01
What’s your favourite sketching tool and why?
I haven’t got one now. However a few years ago my Gramps gave me a pencil and sketchbook.
It was a long pencil, a normal pencil, soft but not too soft.
I used it for EVERYTHING, all my work almost every day. When I finally got down to the nub after sharpening it for the last time I actually cried. I really miss that pencil…
OK! How weird am I??!
I really don’t have a favorite sketching tool, I use whatever is available at the moment. I might be in a board meeting, where the speaker suddenly sounds like the teacher on Charlie Brown, I will then use my pen to sketch something and will most likely end up being an art project.
I use to sketch as I ride the bus, I like the “movement challenge”, just holding the pencil steady whenever the bus hits a bump, great exercise.
At times I go by a river with my sketch pad or that “wake up at 3am sketching moment” like a writer, in order not to forget.
Yes I always used to love sketching with a pen in class, to pass the time.
My history teacher used to make me nod off, had to do something to stay awake.
Captain Doodle!
I don’t sketch much now as all the work I do is digital. I have plans to purchase a Tablet/slate pc and will use that when I get it.
Yes I would love a Tablet pretty impressive devices, would need to save up for a while to get a good size one with all the extras.
If there are any millionaires out there who would like to buy me and Buddha a tablet, please don’t hesitate. Remember to give is divine.
Funny, I was looking at tablets only yesterday and thinking…’Mmmm, maybe …one day…”
But I would NEVER give up my dog-eared old moleskin pad and fine point ink pen that go EVERYWHERE with me. It’s crammed full of:
Reference sketches (of people, places, objects, architectural and botanical details etc – you name it),
Contact addresses & telephone no’s (mostly builders and tradesmen – dunno why!), Impromptu poems (both witty one-liners that get jotted down before they’re forgotten and lengthy prose; mostly emotional out-pourings….),
Patterns and designs noted on everything from tablecloths and curtains to cobblestones,
Doodles,(a psychologists dream no doubt!)
Symbols (that must have meant something at the time but blow me if I can ever remember what!)
To-do lists (PLENTY of those!) wish lists, shopping lists,
Measurements. No, not mine!(although I do carry family shoe, shirt and dress sizes around) they’re mostly of odd spaces in the house, in case I happen upon a perfect piece of furniture or object to fill them with…

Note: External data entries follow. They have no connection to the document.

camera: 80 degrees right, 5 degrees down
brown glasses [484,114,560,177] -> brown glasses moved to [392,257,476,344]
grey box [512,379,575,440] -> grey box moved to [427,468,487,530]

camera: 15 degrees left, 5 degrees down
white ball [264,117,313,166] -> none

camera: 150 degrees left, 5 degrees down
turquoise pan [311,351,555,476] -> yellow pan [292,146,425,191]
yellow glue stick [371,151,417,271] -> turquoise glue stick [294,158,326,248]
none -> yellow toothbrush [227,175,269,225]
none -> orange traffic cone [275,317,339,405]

Fabric samples – stapled in
Business cards – ditto
Dried flowers, pressed in the cracks
etc…etc…etc
In other words, my life!I’d be totally lost without it
I’ve had it for years and can’t really understand why there’s still always a corner clear somewhere, for me to add still more….but inevitably there always is!

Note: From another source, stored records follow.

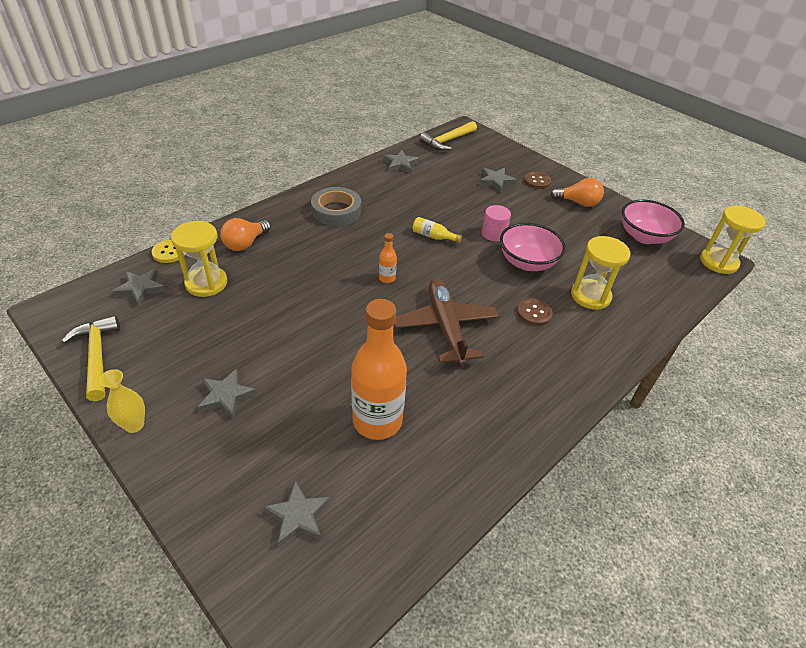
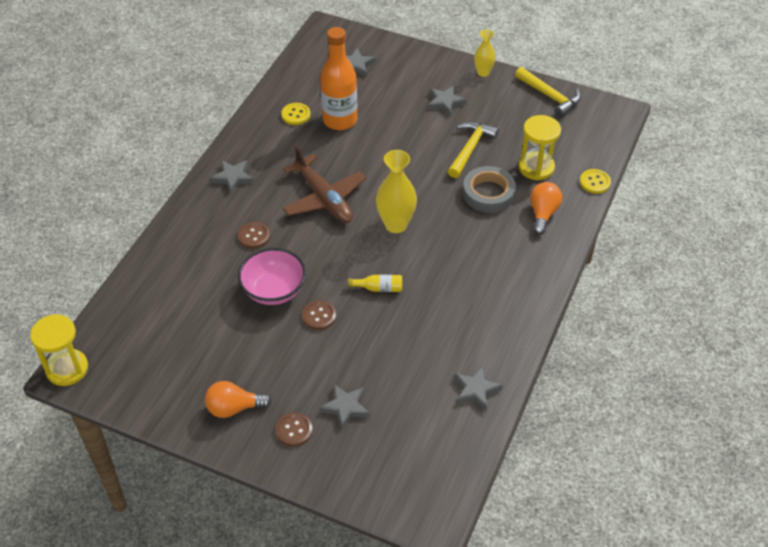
camera: 160 degrees right, 5 degrees up
grey star [112,268,166,306] -> grey star moved to [211,160,254,194]
grey tape [311,187,361,226] -> grey tape moved to [463,166,516,213]
orange bottle [379,233,397,283] -> yellow vase [376,150,417,233]
yellow hammer [419,121,477,151] -> yellow hammer moved to [448,121,499,178]
pink cylinder [482,205,511,241] -> brown button [302,301,336,330]
yellow hourglass [571,236,630,310] -> none
pink bowl [622,200,685,244] -> none
none -> yellow button [281,103,310,125]

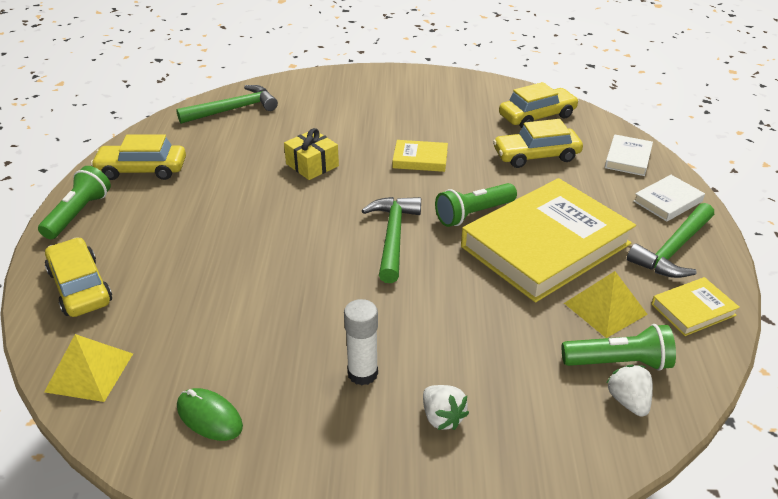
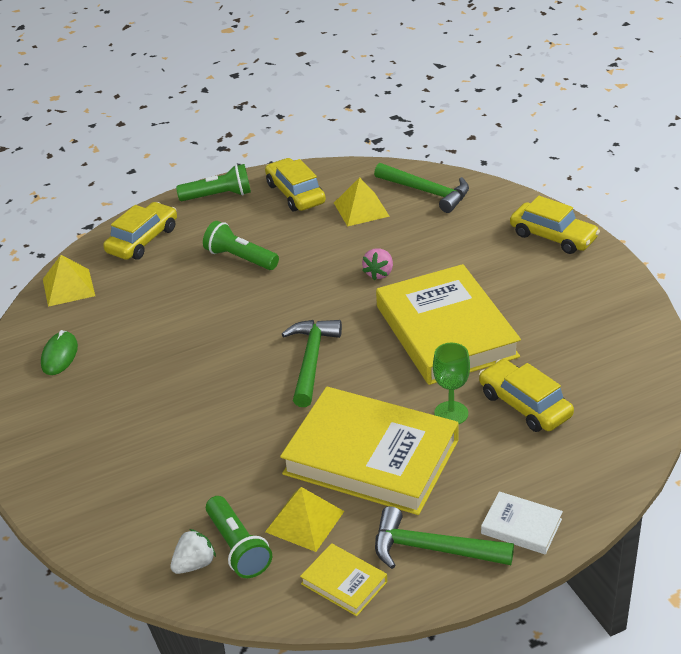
camera: 65 degrees right, 0 degrees up
yellow gift [284,128,339,180] -> pink strawberry [362,248,393,280]
white glue stick [344,299,378,385] -> none
green hammer [362,197,421,283] -> green hammer turned 60 degrees counterclockwise [282,320,342,407]
yellow book [393,140,448,172] -> yellow book [376,264,521,385], size x2.30
white strawberry [423,385,469,430] -> none
green flashlight [435,183,517,227] -> green flashlight moved to [203,221,279,270]
yellow car [499,82,579,128] -> yellow car moved to [510,196,600,254]
white book [605,135,653,176] -> none
none -> yellow pyramid [334,177,390,227]
none -> green goblet [433,343,470,424]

In my former career (which has ended abruptly very recently)I designed plush animal characters mostly, bears, dogs, bunnies, penguins and cats and more, all with a real cheap mechanical pencil HB 5mm lead, and a pad for markers. That paper is so great, almost like tracing paper so I could redraw a very wobbly sketch to be more presentable for reviews, but didn’t smudge like tracing paper.

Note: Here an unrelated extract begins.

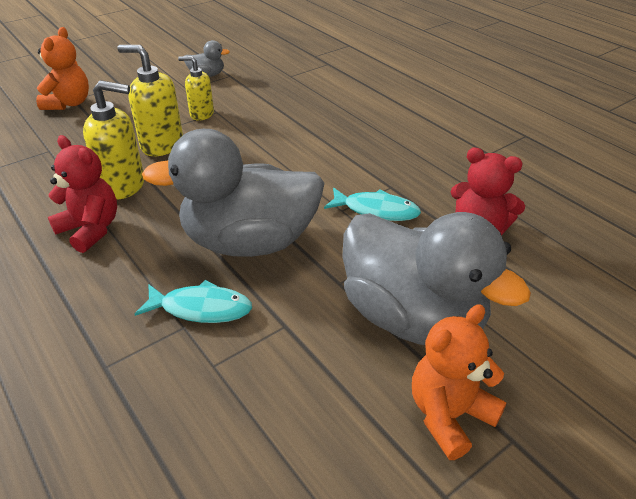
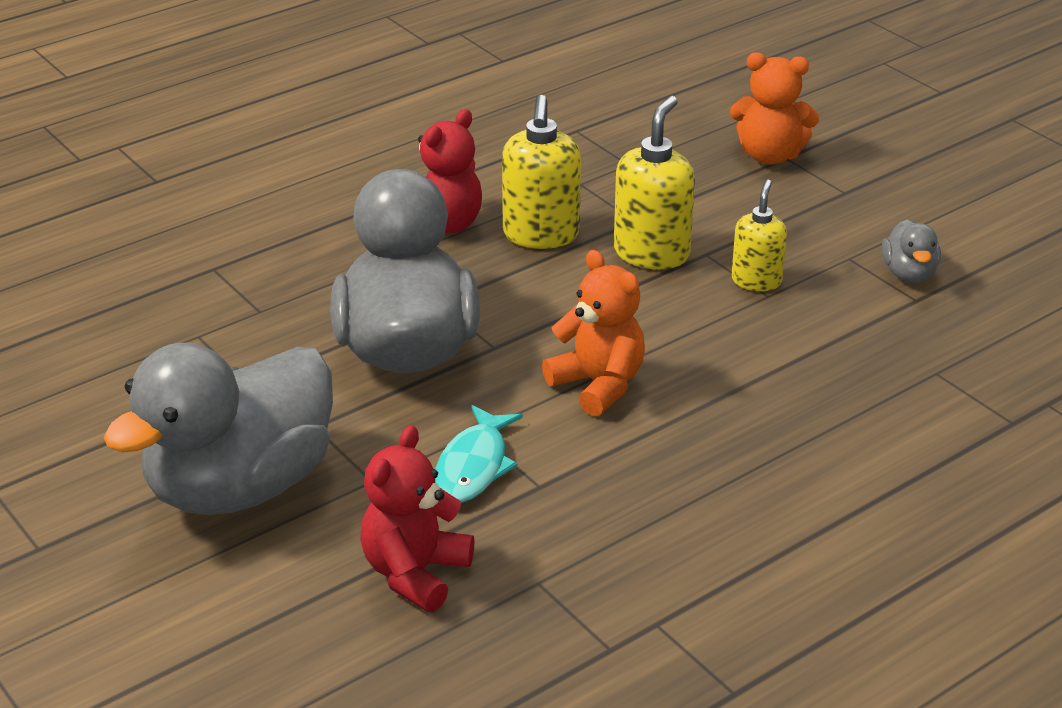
camera: 90 degrees right, 5 degrees down
turquoise fish [135,280,252,323] -> none
orange teddy bear [412,304,507,460] -> orange teddy bear moved to [542,250,645,416]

I even did my 3 view technical drawings with these same tools, and used a very cool scanning trick to achieve black pencil drawings on their own layer with no halo or fuzz, then color beneath the linework in Photoshop with soft brushes, simulating a soft fabric. I miss the character designing, even though any idea that made it past the art director got thoroughly crushed, watered down, mooshed into a standard that I was usually ashamed of. But I have a whole portfolio of the best of the originals, the good stuff, heh heh, before they were art directed into pablum.
Isn’t amazing, how those little Sketch pads say so much about us. You were right there yvonne our doodles do tell. And also the way we lay out our pad is maybe a mirror into our lives, crumbs getting all psychoanalytical. No I did not spell it with out checking first.
I’ve tried a few sketching tools, Charcoal hard and soft conti, soft moves over the surface really smoothly good smudging, hard is great for thick dark lines. But I must admit a pencil and paper usually a 2B grade does the trick for me, time to doodle. A pen for caricature lovely lines.
But a pad and a drawing implement has always kept me happy thoughout my life, it really is amazing what these basic tools have done for the human race. From Cavemen to present day Banksy we love to leave our mark.